Update, masonry guys laid the block foundation - I paid him half $600 (for whats pictured) and hes suppose to return next week to lay the stone...

Just curious hoe difficult is it to lay the stone and what is needed to cut it to fit...


----------



## Tscarborough (Mar 31, 2006)

Difficult for ME, or difficult for YOU? It is simple for me, and may be for you. How are you at jigsaw puzzles, because you don't really want to cut any if possible (although it is easy to cut).


----------



## jaysen (Mar 11, 2008)

I'm pretty good at jigsaw puzzles - I was most likely (if I took it upon myself to do) going to lay the pieces prior and play with them before slapping them on. Again, if I were to do this myself - I go from left to right, top to bottom, any other pointers ? tips ? etc... Here is the manuf website with video on how to lay the stone - http://www.eldoradostone.com/flashsite/main.html?gclid=COXuysqcl5MCFQcziQodBDxCxQ 

One question is what are the procedures for laying stone on concrete like mine.
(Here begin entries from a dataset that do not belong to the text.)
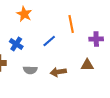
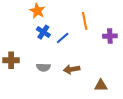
blue cross: (16, 44) -> (43, 32), moved
brown triangle: (87, 65) -> (101, 85), moved

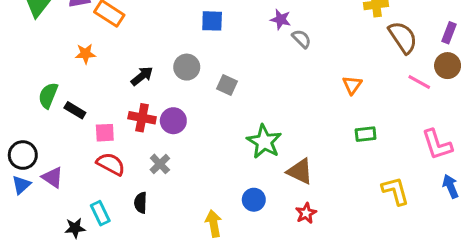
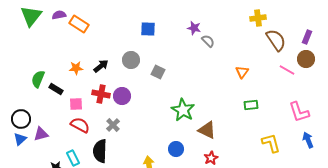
orange star: (85, 54) -> (76, 68), moved
purple triangle: (53, 177) -> (41, 134), turned -49
black semicircle: (141, 203) -> (100, 151), size x1.6

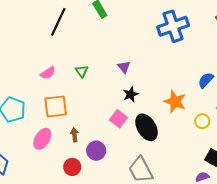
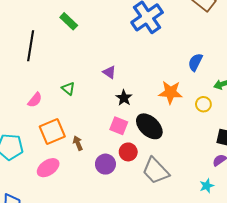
brown arrow: (74, 135) -> (78, 143), moved
pink ellipse: (42, 139) -> (48, 168), turned 40
red circle: (72, 167) -> (128, 152), moved

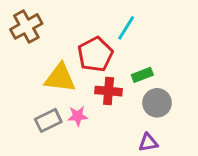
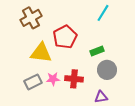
brown cross: (26, 26) -> (31, 18), moved
cyan line: (126, 28) -> (103, 13), moved
red cross: (109, 91) -> (74, 79), moved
The video displays using on wood/mesh... do I use the same procedures i.e covering concrete with mortar and using comb, allow to dry, then place stone... 

THanks.


----------



## Tscarborough (Mar 31, 2006)

No, you can stick them on directly with either mortar or thinset. I prefer thinset for high activity areas like that one.


----------



## jaysen (Mar 11, 2008)

Cool, thanks.

Now what about the gaps (grout area) would I fill that with thinset as well ? The video said ideally 1/2" to 1" grout but never said anything about filling it. I'm only worried once I set the stone and malet it in place some spots you will be able to see the cinder block form....


----------



## so-elitecrete (Oct 27, 2007)

we use a mason's bag ( much like cake decorator's )


----------



## Tscarborough (Mar 31, 2006)

To grout the joints do NOT use thinset, just regular old bagged mortar and the grout bag. Edit, also remember than on the curved surface, you should basically butt the stones and that will give you the 3/8 to 3/4" joint that you want.


----------



## so-elitecrete (Oct 27, 2007)

thanks, scar,,, sometimes i forget the obvious.


----------